* What the task asks
From the first line to the last, set down the material exactly and drop every picture.

* Data shown
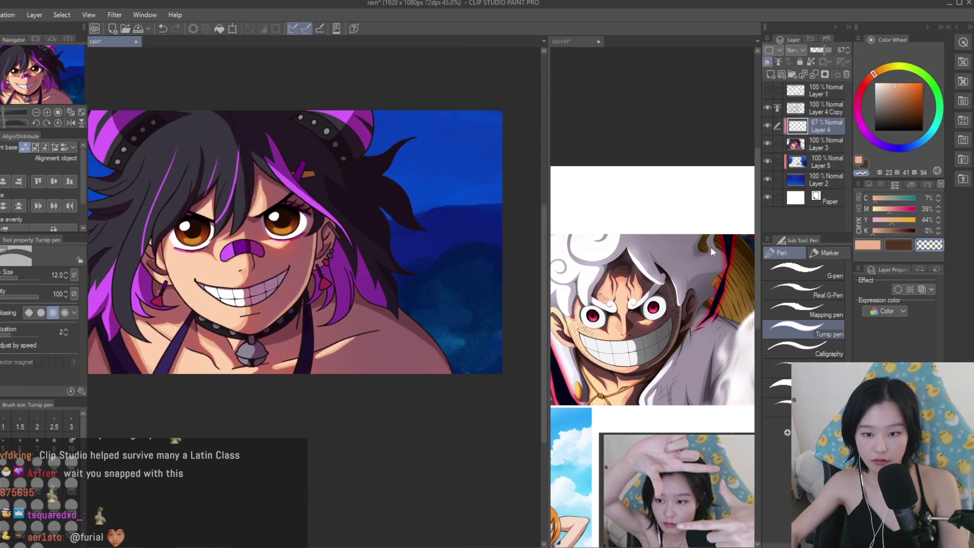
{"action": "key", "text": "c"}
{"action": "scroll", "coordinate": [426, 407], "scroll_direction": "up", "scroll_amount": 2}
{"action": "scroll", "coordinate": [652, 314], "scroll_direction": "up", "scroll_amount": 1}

* Result below
{"action": "key", "text": "c"}
{"action": "scroll", "coordinate": [426, 407], "scroll_direction": "up", "scroll_amount": 2}
{"action": "scroll", "coordinate": [652, 314], "scroll_direction": "up", "scroll_amount": 1}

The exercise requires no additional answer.